Would you believe that the Joker got defeated not by Batman but by a picket line? Recently, Joaquin Phoenix was set to star alongside Rooney Mara in the ambitious indie film The Island, but it looks like production of the movie has been shut down as a kind of ripple effect from the current Hollywood writer’s strike. Deadline reports that production of The Island has been shuttered because it could not get bonded due to insurance companies’ fears of an upcoming actor’s strike.
This is where things get a tad complex. With the writer’s strike going on, the production of new written content in Hollywood has slowed to a crawl, but movies and shows that already had scripts written could continue production (although many directors and stars, including Mayim Bialik, have walked away from projects in solidarity with the writers). So, on paper, nothing would keep Joaquin Phoenix and the rest of the cast and crew from working on The Island, and everyone had flown to Spain recently to do just that.
Like all movies, The Island needed to be properly insured before production could really begin. Neither actors like Joaquin Phoenix and Rooney Mara nor Oscar-winning director Pawel Pawlikowski had any reason to believe they would have trouble securing insurance. After all, in a world where Tom Cruise keeps getting insured only to nearly kill himself onscreen for our viewing pleasure, getting a tame indie film insured should have been no problem.
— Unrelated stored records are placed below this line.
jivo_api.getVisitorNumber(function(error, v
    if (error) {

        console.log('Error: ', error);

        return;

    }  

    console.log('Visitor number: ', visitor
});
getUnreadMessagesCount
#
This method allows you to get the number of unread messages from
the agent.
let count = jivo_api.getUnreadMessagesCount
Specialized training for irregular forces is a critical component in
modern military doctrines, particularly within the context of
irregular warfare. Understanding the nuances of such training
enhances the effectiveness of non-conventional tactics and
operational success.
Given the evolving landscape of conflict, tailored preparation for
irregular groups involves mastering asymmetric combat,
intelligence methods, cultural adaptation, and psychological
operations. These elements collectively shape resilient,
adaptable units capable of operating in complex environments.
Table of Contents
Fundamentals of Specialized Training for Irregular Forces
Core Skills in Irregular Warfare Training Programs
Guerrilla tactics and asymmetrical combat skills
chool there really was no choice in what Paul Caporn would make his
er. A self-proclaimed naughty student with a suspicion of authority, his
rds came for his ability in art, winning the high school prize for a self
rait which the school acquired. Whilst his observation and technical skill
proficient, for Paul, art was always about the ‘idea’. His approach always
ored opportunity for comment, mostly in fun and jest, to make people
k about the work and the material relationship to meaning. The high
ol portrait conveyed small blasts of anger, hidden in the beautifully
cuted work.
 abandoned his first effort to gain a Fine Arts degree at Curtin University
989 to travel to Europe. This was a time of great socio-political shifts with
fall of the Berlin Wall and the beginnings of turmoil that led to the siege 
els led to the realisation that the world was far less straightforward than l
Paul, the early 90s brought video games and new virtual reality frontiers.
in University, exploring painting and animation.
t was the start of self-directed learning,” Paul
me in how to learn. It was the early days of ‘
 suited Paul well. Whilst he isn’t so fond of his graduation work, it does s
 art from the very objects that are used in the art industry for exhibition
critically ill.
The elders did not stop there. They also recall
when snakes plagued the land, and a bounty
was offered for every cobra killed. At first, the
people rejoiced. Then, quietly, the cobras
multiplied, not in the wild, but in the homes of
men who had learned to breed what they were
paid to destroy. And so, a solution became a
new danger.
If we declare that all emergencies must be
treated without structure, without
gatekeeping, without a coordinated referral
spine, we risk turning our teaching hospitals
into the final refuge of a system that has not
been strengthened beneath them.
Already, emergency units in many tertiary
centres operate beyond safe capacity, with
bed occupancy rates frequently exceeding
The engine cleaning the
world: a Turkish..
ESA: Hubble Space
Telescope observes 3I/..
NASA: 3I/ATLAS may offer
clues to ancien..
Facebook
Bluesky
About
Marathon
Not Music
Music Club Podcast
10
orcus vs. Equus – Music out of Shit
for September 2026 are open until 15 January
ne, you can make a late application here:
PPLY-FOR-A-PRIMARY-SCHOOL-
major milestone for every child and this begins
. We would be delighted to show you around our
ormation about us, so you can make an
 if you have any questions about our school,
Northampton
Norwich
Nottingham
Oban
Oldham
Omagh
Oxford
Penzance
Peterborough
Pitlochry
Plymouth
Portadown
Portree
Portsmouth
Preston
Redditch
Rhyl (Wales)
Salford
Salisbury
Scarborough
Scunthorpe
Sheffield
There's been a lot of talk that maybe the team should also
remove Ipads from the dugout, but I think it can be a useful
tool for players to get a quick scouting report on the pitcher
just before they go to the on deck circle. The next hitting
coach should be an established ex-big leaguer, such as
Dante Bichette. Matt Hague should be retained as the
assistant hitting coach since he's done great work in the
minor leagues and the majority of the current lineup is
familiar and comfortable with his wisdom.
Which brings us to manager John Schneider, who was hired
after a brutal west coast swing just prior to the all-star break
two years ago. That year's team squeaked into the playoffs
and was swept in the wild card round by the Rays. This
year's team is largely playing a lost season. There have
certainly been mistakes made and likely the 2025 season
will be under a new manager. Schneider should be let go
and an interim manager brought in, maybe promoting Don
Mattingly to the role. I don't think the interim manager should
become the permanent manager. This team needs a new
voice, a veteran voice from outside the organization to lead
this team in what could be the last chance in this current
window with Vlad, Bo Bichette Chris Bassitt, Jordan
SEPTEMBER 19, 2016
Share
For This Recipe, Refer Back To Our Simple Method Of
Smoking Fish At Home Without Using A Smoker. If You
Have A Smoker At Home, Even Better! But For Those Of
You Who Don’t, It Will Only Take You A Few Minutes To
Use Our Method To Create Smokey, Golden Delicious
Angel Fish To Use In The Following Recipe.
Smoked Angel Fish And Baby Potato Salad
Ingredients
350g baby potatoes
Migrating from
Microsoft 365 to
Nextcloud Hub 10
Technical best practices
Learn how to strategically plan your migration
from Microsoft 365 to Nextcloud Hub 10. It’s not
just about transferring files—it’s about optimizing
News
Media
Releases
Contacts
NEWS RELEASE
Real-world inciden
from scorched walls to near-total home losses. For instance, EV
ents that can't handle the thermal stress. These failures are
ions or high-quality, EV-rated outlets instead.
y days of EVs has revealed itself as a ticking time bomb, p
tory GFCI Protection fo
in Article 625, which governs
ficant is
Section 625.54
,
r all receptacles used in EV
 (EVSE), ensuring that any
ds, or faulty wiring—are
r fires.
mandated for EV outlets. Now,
However, the insurance companies that would normally bond such productions are getting increasingly nervous that Hollywood actors will join the writers in striking. Right now, the SAG-AFTRA is set to expire on June 30, and that union has already authorized striking in case negotiations go south. Having its stars like Joaquin Phoenix indefinitely go on strike actually drives the cost of insurance up, and as it was during the COVID-19 pandemic, many insurance companies are deciding not to insure independent films for fear of how much it will ultimately cost them.
Why, though, is this primarily being framed as a problem for only independent films? The short answer is that the Alliance of Motion Picture and Television Producers, or AMPTP (the same organization that writers and now actors must negotiate with to establish union contracts) self-bonds movies via their own major studios. This means that a potential actor’s strike won’t keep the latest Marvel or Star Wars film from getting insured, but the kind of indie films that Joaquin Phoenix typically stars in may have difficulty getting insured for the foreseeable future.
Even if you hate Joaquin Phoenix, this is bad news for anybody who enjoys having plenty of different movies to watch at any given time. The last time independent films faced challenges getting insured was during the COVID-19 pandemic, and it is estimated that we lost as many as 400 projects during that time. It’s impossible now to guess how many indie films we’ll lose thanks to fears over an actor’s strike, but we have a feeling any given one of them would be better than studio dreck we’ve been getting lately like Ant-Man and the Wasp: Quantumania.